Measuring the activity of global IP activity required that Heidemann and his colleagues probe a large sample within the pool of 4 billion public addresses. They did this by looking at 3.7 million “blocks” of IPs, where each block had 256 adjacent (sequentially related, and thus geographically close) addresses. Apart from a correlation with per-capita GDP, they also found that blocks with newer IPs were more likely to display diurnal activity. In less mature Internet blocks, there is more on-demand, dial-up connectivity, says Heidemann— an environment that drives periodic rather than constant activity.

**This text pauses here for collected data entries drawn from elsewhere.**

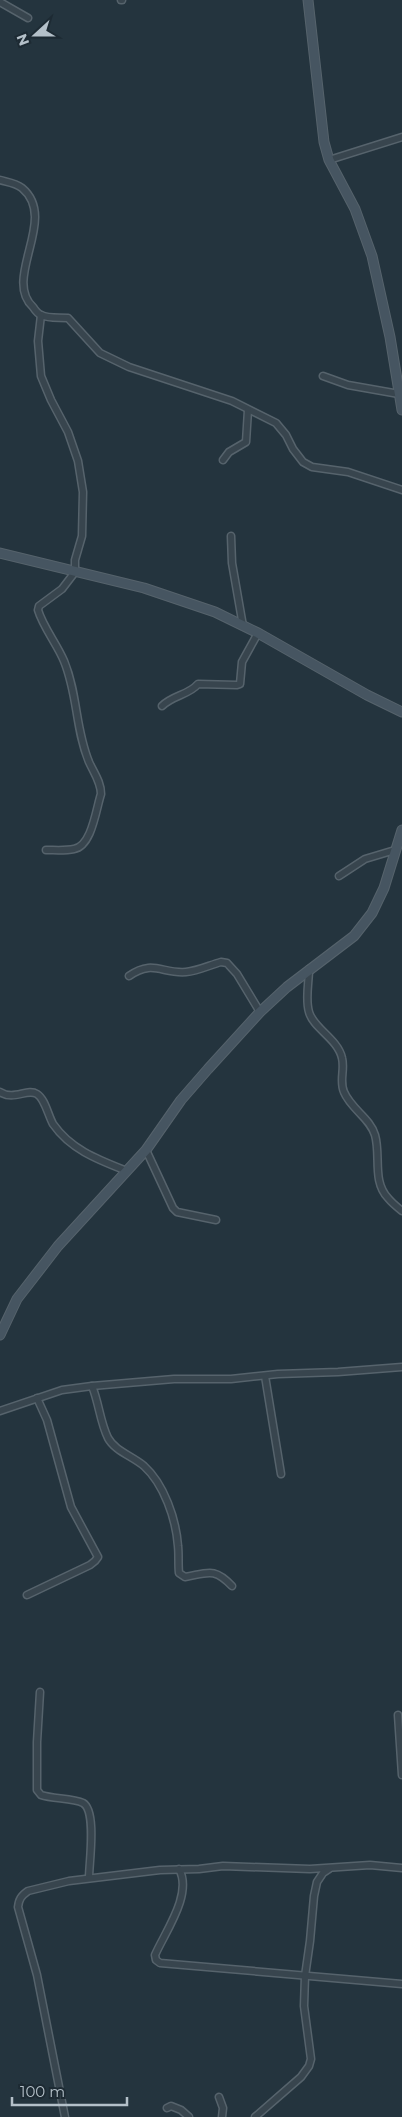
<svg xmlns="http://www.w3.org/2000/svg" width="402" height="2117" viewBox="0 0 402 2117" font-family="Montserrat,sans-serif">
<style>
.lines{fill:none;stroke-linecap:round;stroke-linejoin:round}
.street-casing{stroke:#56636c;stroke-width:9}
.secondary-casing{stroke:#56636c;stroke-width:11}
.street{stroke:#38454e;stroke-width:6}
.secondary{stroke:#465561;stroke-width:9}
</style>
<rect width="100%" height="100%" fill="#24343e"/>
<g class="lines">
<g class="street-casing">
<g id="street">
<polyline points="121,0 122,0"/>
<polyline points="0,2 28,18"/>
<polyline points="329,160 402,137"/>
<path d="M0 180C7 182 16 183 22 188 59 219 2 278 33 307 35 310 38 314 41 315 49 319 60 317 68 318L100 353 129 367 232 401 276 423 286 435 293 449 303 462 312 467 348 472 402 490"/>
<path d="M41 315 38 341 41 376 51 400 68 432 78 461 83 492 82 536 75 560V572L62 589 39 606 38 610C43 627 57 644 64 661 78 695 75 728 89 762 94 773 101 782 101 794 96 809 92 846 74 849 65 851 55 850 46 850"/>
<polyline points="323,376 348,385 399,394"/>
<polyline points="223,460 229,452 246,442 248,410"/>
<polyline points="231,536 232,563 243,626"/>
<path d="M162 706C173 695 189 695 198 684L237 685 240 684 242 662 258 633"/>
<polyline points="339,876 365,859 395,850"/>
<path d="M309 969C309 982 305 999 309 1012 313 1028 338 1039 342 1058 345 1070 339 1081 344 1092 351 1109 370 1118 375 1135 381 1156 372 1181 388 1198 392 1203 397 1207 402 1211"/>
<path d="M129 976C153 959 162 974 186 972 198 971 210 965 221 962L227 963 237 974 260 1012"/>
<path d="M0 1092C14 1101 27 1088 37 1094 45 1099 48 1115 53 1124 71 1150 99 1160 127 1171"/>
<polyline points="146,1150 173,1208 177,1212 216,1220"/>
<polyline points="265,1376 281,1474"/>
<path d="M92 1386C99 1403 100 1422 108 1438 115 1451 132 1456 144 1466 164 1484 176 1519 178 1546 179 1555 178 1564 179 1573L185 1577C208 1573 214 1567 232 1586"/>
<polyline points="0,1411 62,1390 92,1386 174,1379 231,1379 278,1374 338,1372 402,1367"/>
<polyline points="27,1595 90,1565 95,1561 98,1557 71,1507 47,1420 37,1398"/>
<path d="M40 1692 37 1742V1790L41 1795C53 1799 73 1798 83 1803 97 1811 89 1863 89 1878"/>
<polyline points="398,1715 402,1775"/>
<path d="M179 1869C193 1894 165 1932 155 1955L156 1960 160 1963 402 1984"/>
<polyline points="219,2097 223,2108 222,2117"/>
<polyline points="167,2108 171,2106 181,2110 189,2117"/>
<path d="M65 2117 37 1975 18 1907C19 1899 21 1896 28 1891L69 1881 160 1870 199 1869 223 1866 310 1869 370 1865 402 1868"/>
<polyline points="255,2117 301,2077 309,2066 311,2059 304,2006 305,1976 310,1941 314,1896 317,1882 323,1873 329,1869"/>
</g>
</g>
<g class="secondary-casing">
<g id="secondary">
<polyline points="308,0 324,142 329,160 355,209 372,256 390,337 402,410"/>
<polyline points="0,553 144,588 215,612 258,633 367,695 402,712"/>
<polyline points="0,1335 17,1299 58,1246 146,1150 181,1100 208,1069 260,1012 287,987 354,936 372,913 384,888 402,830"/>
</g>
</g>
<use href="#street" class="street"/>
<use href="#secondary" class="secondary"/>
</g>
<g transform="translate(35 35) rotate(249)" stroke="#1d2a33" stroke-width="4" paint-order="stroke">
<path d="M0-4L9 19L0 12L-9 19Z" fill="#b4c0c9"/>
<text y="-8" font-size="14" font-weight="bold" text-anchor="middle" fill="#b4c0c9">N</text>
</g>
<path d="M12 2097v8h115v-8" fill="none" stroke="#b4c0c9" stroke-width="2.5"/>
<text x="20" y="2097" font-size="15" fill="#b4c0c9" stroke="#1d2a33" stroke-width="4" paint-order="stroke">100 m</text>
</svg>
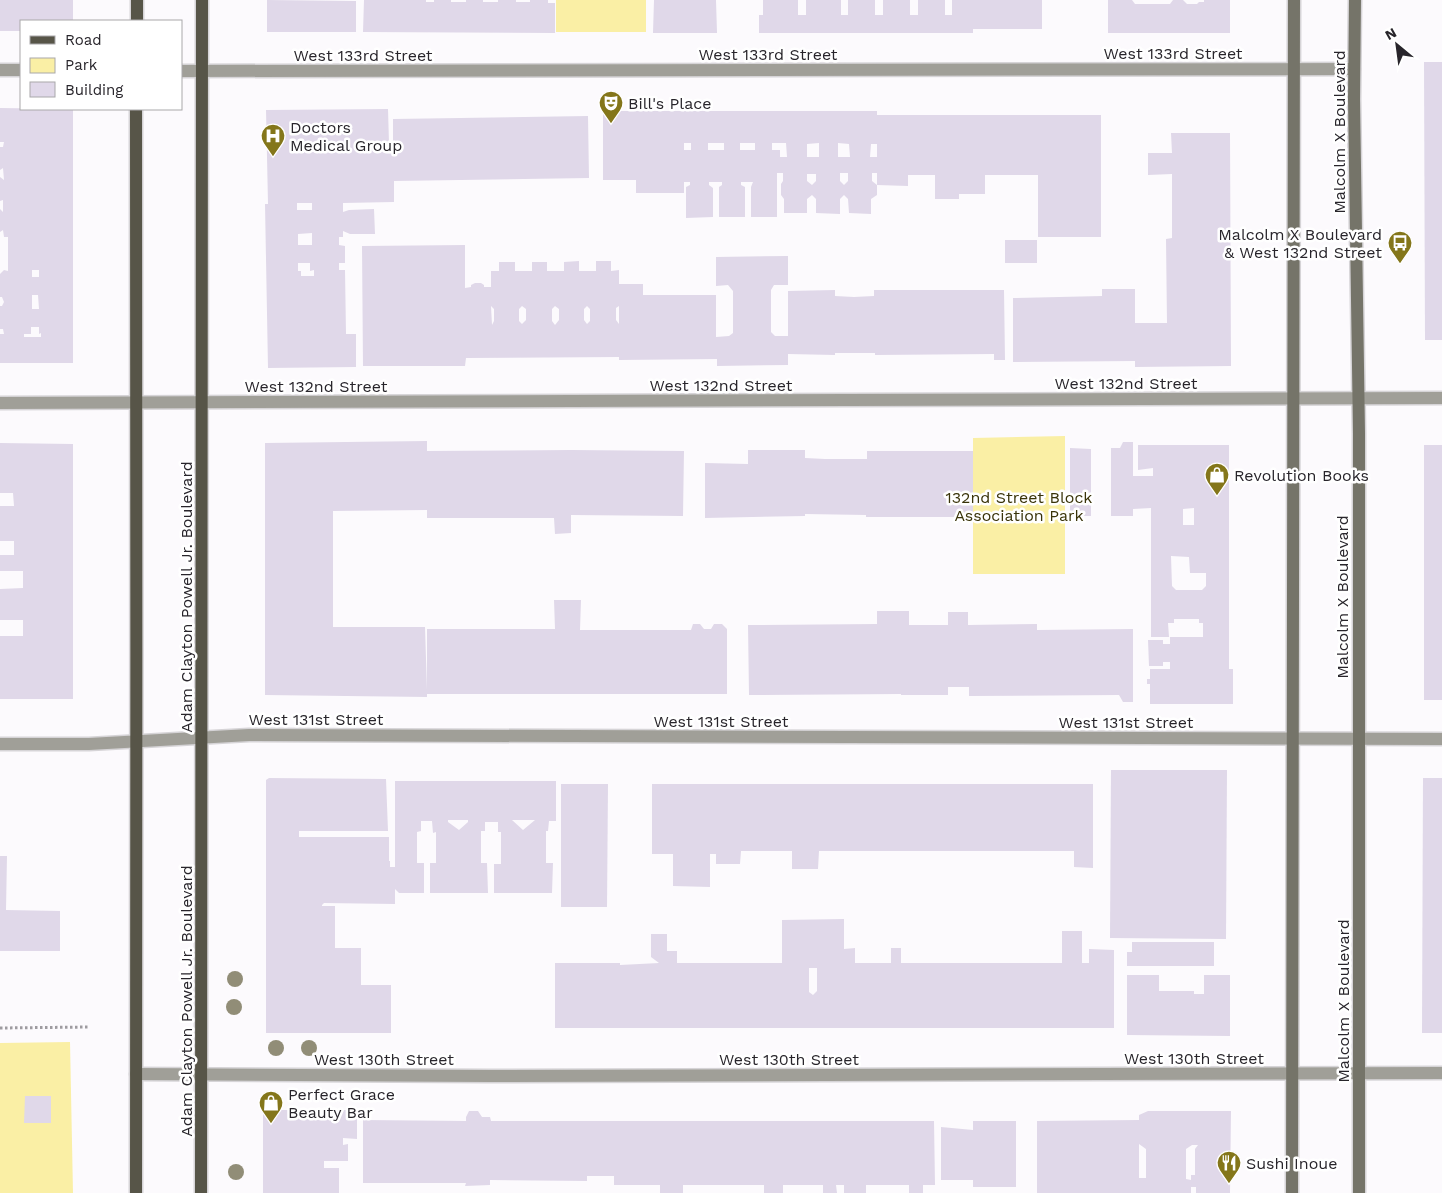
<svg xmlns="http://www.w3.org/2000/svg" width="1442" height="1193" viewBox="0 0 1442 1193" font-family="'Work Sans',sans-serif">
<style>
.green{fill:#faefa5}
.building{fill:#e0d8e9;fill-rule:evenodd}
.lines{fill:none;stroke-linecap:round;stroke-linejoin:round}
.minor-casing{stroke:#d6d4d7;stroke-width:15}
.secondary-casing{stroke:#d6d4d7;stroke-width:15}
.primary-casing{stroke:#d6d4d7;stroke-width:15}
.path{stroke:#9e9ba0;stroke-width:3;stroke-dasharray:2.5 2.5;stroke-linecap:butt}
.minor{stroke:#a09f98;stroke-width:12}
.secondary{stroke:#757469;stroke-width:12}
.primary{stroke:#575548;stroke-width:12}
.tree{fill:#918d77}
.labels{text-anchor:middle;stroke-width:5;stroke-linejoin:round;paint-order:stroke}
.street-label{font-size:16px;fill:#28252b;stroke:#fff}
.poi-label{font-size:16px;fill:#28252b;stroke:#fff;text-anchor:start}
.park-label{font-size:16px;fill:#393309;stroke:#fff}
</style>
<rect width="100%" height="100%" fill="#fcfafd"/>
<g class="green">
<rect x="556" y="0" width="90" height="32"/>
<path d="M1065,436V574H973V438Z"/>
<path d="M70,1042L73,1193H0V1043Z"/>
</g>
<g class="building">
<path d="M0,0H73V21H21V31H0Z"/>
<path d="M267,0L356,1V32H267Z"/>
<path d="M364,0H426V2H434V0H451V2H466V0H483V2H498V0H516V2H530V0H548V3H555V33L363,32Z"/>
<path d="M654,0H716L717,33H653Z"/>
<path d="M763,0H798V15H806V0H841V15H848V0H875V15H883V0H910V15H918V0H945V15H952V0H1042V29H973V33H759V15H763Z"/>
<path d="M1108,0H1132L1135,4H1170L1173,0H1183L1187,4H1197L1199,2H1204V0H1230V33H1108Z"/>
<path d="M1424,62H1442V340H1425Z"/>
<path d="M0,108L73,109V363H0V334H4L3,329H0V306H2L4,302L2,297H0V274L4,270L8,271V237H4L3,230L0,232V209L3,212V200L0,201V177L4,180L3,168L0,170V147H3L4,142H0ZM32,270H39V277H32ZM32,295H38L39,309H32ZM31,327H39V334L41,333V337H24V334H31Z"/>
<path d="M388,109L389,143H393V119L588,116L589,178L394,181V202L343,203V212L349,210L374,209L375,234H350L343,231V237H339V245L345,246V263H339V270H345L346,334H356V367L268,368L265,204H268L266,110ZM297,203H312V210H297ZM312,233V245H298V234ZM298,263H310V271L314,270V276H301V271H298Z"/>
<path d="M603,111H877V115H1101V237H1038V175H985V194H959V199H935V175H908V186L877,185V195L871,199V214L849,213L848,199L844,195L840,199V214L816,213V199L812,195L807,199V213H784V199L781,195V184L783,181V173H777V217H751V187L753,182H741V185L745,187V217H719V187L722,185V182H709V185L713,188V217L686,218V187L690,185V182H684V193H636V180H603ZM684,143H691V150H684ZM708,143H724V150H708ZM740,143H755V150H740ZM772,143H786L787,157H780V150H772ZM819,143V157H807V144ZM838,143L849,144L850,157H838ZM871,144H877V157H870ZM840,173H848V181L844,185L840,181ZM872,173H877V185L872,181ZM807,174H816V181L812,185L807,181Z"/>
<path d="M1171,133H1230L1231,366L1135,367V361L1013,362V298L1102,296V289H1135V323H1167L1166,239L1172,238V174L1148,175V153H1172Z"/>
<rect x="1005" y="240" width="32" height="23"/>
<path d="M465,245V288L471,287V285L475,283H481L484,285V287H491V271H499V262H515V271H532V262H547V271H564V262L579,261V271H596V261H611V271L619,270V284H643V295H716V337L729,336L733,333V291L728,285L716,286V257L788,256V285H774L771,290V332L775,336H788V291L835,290V296L854,297L874,296V290H1004L1005,360H994V354L875,355V353H835V355L788,354V365L717,366V359L619,360V357L466,358L465,366H363L362,246ZM491,306L494,309V321L492,325ZM522,306L526,309V320L522,324L519,321V309ZM555,306L559,309V320L555,325L552,321V309ZM587,306L590,309V321L587,324L584,320V309ZM619,306V324L616,320V308Z"/>
<path d="M427,441V451L571,450L684,451L683,516L571,515V533L555,534L554,518H427V510L333,511V627H425L427,690V629H555L554,600H581L580,630H691L693,624H700L704,629H711L714,624H722L727,629V694H427V697L265,695V443Z"/>
<path d="M1123,442H1133V476H1153V468L1138,470V445H1229V669H1233V704H1150V684H1147V679H1150V669H1170V662H1163V666H1149L1148,640H1163V644H1170V637H1203V623H1199V619H1174V623H1168L1169,637H1151V508L1133,509V516H1111V448H1120ZM1194,508V525H1183V509ZM1171,556L1189,557L1190,573H1206V586L1202,590H1176L1172,586Z"/>
<path d="M0,443L73,444V699H0V636H23V620H0V589L23,588V571H0V555H14V541H0V506H14L13,493H0Z"/>
<rect x="1424" y="445" width="18" height="255"/>
<path d="M1070,448L1091,449V516H1070Z"/>
<path d="M748,450H805V458L825,459H867V451H973V517H866V515L805,514V516L705,518V463L748,464Z"/>
<path d="M877,611H909V625H948V612H968V625L1037,624V630L1133,629V702H1123L1119,695L969,696V687H948V695H901V694L749,695L748,625L877,624Z"/>
<path d="M1111,770H1227L1226,939L1110,938Z"/>
<path d="M269,778L386,779L388,831H299V837H389V861H390V867H395V781H556V821H549L548,831H546V863H553L552,893H494V864H501V832H498V822H485V831H481V863H487L488,893H430V863H436V832L433,833L432,821H421V831L417,832V863H424V893H399L395,889V904L324,903L322,905V906H335V948H361V985H391V1033H266V780ZM448,820H468V822L459,830L448,822ZM512,820H535L523,830Z"/>
<path d="M1423,778H1442V1033H1422Z"/>
<path d="M561,784H608L607,907H561Z"/>
<path d="M652,784H1093V868L1074,867V851H819L818,869H792V851H741L740,864H716V854H710V887L673,886V854H652Z"/>
<path d="M0,856H7L6,910L60,911V951H0Z"/>
<path d="M844,919V949L855,948V963H891V948H901V963H1062V931H1082V963H1089V949L1114,950V1028H555V963H620V965L659,963L651,957V934H667V951H677V963H782V920ZM809,968H817V991L813,995L809,992Z"/>
<path d="M1132,942H1214V966H1127V952H1132Z"/>
<path d="M1127,975H1159V991H1194V994H1204V975H1230V1036L1127,1035Z"/>
<path d="M25,1096H51V1123H24Z"/>
<path d="M263,1110H357V1139L343,1138V1145L348,1144V1161H324V1168H339V1193H263Z"/>
<path d="M469,1111H478L482,1117H490L491,1121H934L935,1185H923V1193H909V1185H866V1193H844V1185H836L837,1193H823V1185H783V1193H764V1185H683V1193H660V1185H614V1176H587V1181L490,1180V1185L465,1186L466,1183H363V1120L466,1121V1117Z"/>
<path d="M1148,1111H1231L1230,1193H1196V1187H1191V1193H1037V1121L1139,1120V1115ZM1139,1144L1146,1149V1178H1139ZM1192,1145H1198L1195,1149V1175H1191V1180L1186,1179V1149Z"/>
<path d="M973,1121H1016V1187H973V1180H941V1127L973,1130Z"/>
</g>
<g class="lines">
<defs>
<g id="minor">
<path d="M0,70H21"/>
<path d="M181,71L1354,69"/>
<path d="M0,403L1442,398"/>
<path d="M0,744H89L249,735L1442,739"/>
<path d="M136,1074L489,1076L1442,1073"/>
</g>
<g id="secondary">
<path d="M1355,0L1354,99L1359,433V1193"/>
<path d="M1292,1193L1294,0"/>
</g>
<g id="primary">
<path d="M137,21V0"/>
<path d="M136,1193C135,832 138,470 136,109"/>
<path d="M201,1193L202,0"/>
</g>
</defs>
<use href="#minor" class="minor-casing"/>
<use href="#secondary" class="secondary-casing"/>
<use href="#primary" class="primary-casing"/>
<path class="path" d="M0,1028L90,1027"/>
<use href="#minor" class="minor"/>
<use href="#secondary" class="secondary"/>
<use href="#primary" class="primary"/>
</g>
<g class="tree">
<circle cx="235" cy="979" r="8"/>
<circle cx="234" cy="1007" r="8"/>
<circle cx="276" cy="1048" r="8"/>
<circle cx="309" cy="1048" r="8"/>
<circle cx="236" cy="1172" r="8"/>
</g>
<defs>
<symbol id="theatre-pin" viewBox="-11 -11 22 30"><path d="M0 17L-7.5 6A9.5 9.5 0 1 1 7.5 6Z" fill="#84761a" stroke="#fff"/><path d="M-5-5.5Q0-4 5-5.5V0Q5 5 0 6Q-5 5-5 0ZM-3.3-2.5H-1v1.5H-3.3ZM1-2.5H3.3v1.5H1ZM-2.8 1Q0 5.5 2.8 1Z" fill="#fff"/></symbol>
<symbol id="hospital-pin" viewBox="-11 -11 22 30"><path d="M0 17L-7.5 6A9.5 9.5 0 1 1 7.5 6Z" fill="#84761a" stroke="#fff"/><path d="M-5-5h3v3.5h4V-5h3V5h-3V1.5h-4V5h-3Z" fill="#fff"/></symbol>
<symbol id="bus-pin" viewBox="-11 -11 22 30"><path d="M0 17L-7.5 6A9.5 9.5 0 1 1 7.5 6Z" fill="#84761a" stroke="#fff"/><path d="M-5-6H5V4H4V6H2V4H-2V6H-4V4H-5ZM-3.5-4V0h7V-4ZM-3.5 1.2v1.5H-2V1.2ZM2 1.2v1.5H3.5V1.2Z" fill="#fff"/></symbol>
<symbol id="shop-pin" viewBox="-11 -11 22 30"><path d="M0 17L-7.5 6A9.5 9.5 0 1 1 7.5 6Z" fill="#84761a" stroke="#fff"/><path d="M-5-2.5h2.3a2.7 3.5 0 0 1 5.4 0H5L5.5 6h-11ZM-1.5-2.5h3a1.5 2.3 0 0 0-3 0Z" fill="#fff"/></symbol>
<symbol id="restaurant-pin" viewBox="-11 -11 22 30"><path d="M0 17L-7.5 6A9.5 9.5 0 1 1 7.5 6Z" fill="#84761a" stroke="#fff"/><path d="M-5-6h1v4h1v-4h1v4h1v-4h1v5L-1.5 .5V6h-2V.5L-5-1ZM5-6V6H3V1.5H1.5Q1.5-4 5-6Z" fill="#fff"/></symbol>
</defs>
<g fill-rule="evenodd">
<use href="#theatre-pin" x="597" y="89" width="28" height="38"/>
<use href="#hospital-pin" x="259" y="122" width="28" height="38"/>
<use href="#bus-pin" x="1386" y="229" width="28" height="38"/>
<use href="#shop-pin" x="1203" y="461" width="28" height="38"/>
<use href="#shop-pin" x="257" y="1089" width="28" height="38"/>
<use href="#restaurant-pin" x="1215" y="1149" width="28" height="38"/>
</g>
<g class="labels">
<g class="street-label">
<text x="1173" y="59">West 133rd Street</text>
<text x="768" y="60">West 133rd Street</text>
<text x="363" y="61">West 133rd Street</text>
<text transform="translate(1339 132) rotate(-90)" y="6">Malcolm X Boulevard</text>
<text x="1126" y="389">West 132nd Street</text>
<text x="721" y="391">West 132nd Street</text>
<text x="316" y="392">West 132nd Street</text>
<text transform="translate(186 597) rotate(-90)" y="6">Adam Clayton Powell Jr. Boulevard</text>
<text transform="translate(1342 597) rotate(-90)" y="6">Malcolm X Boulevard</text>
<text x="316" y="725">West 131st Street</text>
<text x="721" y="727">West 131st Street</text>
<text x="1126" y="728">West 131st Street</text>
<text transform="translate(186 1001) rotate(-90)" y="6">Adam Clayton Powell Jr. Boulevard</text>
<text transform="translate(1343 1001) rotate(-90)" y="6">Malcolm X Boulevard</text>
<text x="1194" y="1064">West 130th Street</text>
<text x="384" y="1065">West 130th Street</text>
<text x="789" y="1065">West 130th Street</text>
</g>
<g class="poi-label">
<text x="628" y="109">Bill's Place</text>
<text x="290" y="133">Doctors<tspan x="290" dy="18">Medical Group</tspan></text>
<text x="1382" y="240" text-anchor="end">Malcolm X Boulevard<tspan x="1382" dy="18">&amp; West 132nd Street</tspan></text>
<text x="1234" y="481">Revolution Books</text>
<text x="288" y="1100">Perfect Grace<tspan x="288" dy="18">Beauty Bar</tspan></text>
<text x="1246" y="1169">Sushi Inoue</text>
</g>
<g class="park-label">
<text x="1019" y="503">132nd Street Block<tspan x="1019" dy="18">Association Park</tspan></text>
</g>
</g>
<rect x="20" y="20" width="162" height="90" fill="#ffffff" stroke="#a9a8aa"/>
<rect x="30" y="36" width="25" height="8" fill="#575548" stroke="#a9a8aa"/>
<text x="65" y="45" font-size="15" fill="#28252b">Road</text>
<rect x="30" y="58" width="25" height="15" fill="#faefa5" stroke="#a9a8aa"/>
<text x="65" y="70" font-size="15" fill="#28252b">Park</text>
<rect x="30" y="82" width="25" height="15" fill="#e0d8e9" stroke="#a9a8aa"/>
<text x="65" y="95" font-size="15" fill="#28252b">Building</text>
<g transform="translate(1397 45) rotate(331)" stroke="#ffffff" stroke-width="4" paint-order="stroke">
<path d="M0-4L9 19L0 12L-9 19Z" fill="#28252b"/>
<text y="-8" font-size="14" font-weight="bold" text-anchor="middle" fill="#28252b">N</text>
</g>
</svg>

The research cannot tell us exactly why IP activity stays steady in the West and regularly cycles in emerging economies. But a comparison of Internet robustness and usage between richer and poorer regions suggests the lack of quality and ubiquity are the two big reasons for variation. A mere 19 percent of Indians have Internet access, compared to 86 percent of Americans and more than 90 percent of Estonians, who declared Internet access a human right in 2000. (According to Heidemann’s study, Estonia’s Internet use is consistent—unlike much of Eastern Europe. Its per capita GDP is more than twice that of Belarus, where IP activity fluctuates by 15 percent each day.) Renesys (now a division of Dyn Research), an Internet security firm, ranks China and countries in Eastern Europe and South America to be at greater risk for connectivity outages.** In a world where commerce, knowledge, and wealth are increasingly exchanged online, investing in constant connectivity would be wise: Its adoption elevates activity and is a “direct driver of GDP growth in an economy.” 

*Correction, Oct. 28, 2014: This post originally misstated John Heidemann’s first name. 

** Update, Nov. 3, 2014: This post has been updated to clarify that Renesys is now part of a larger company, Dyn Research.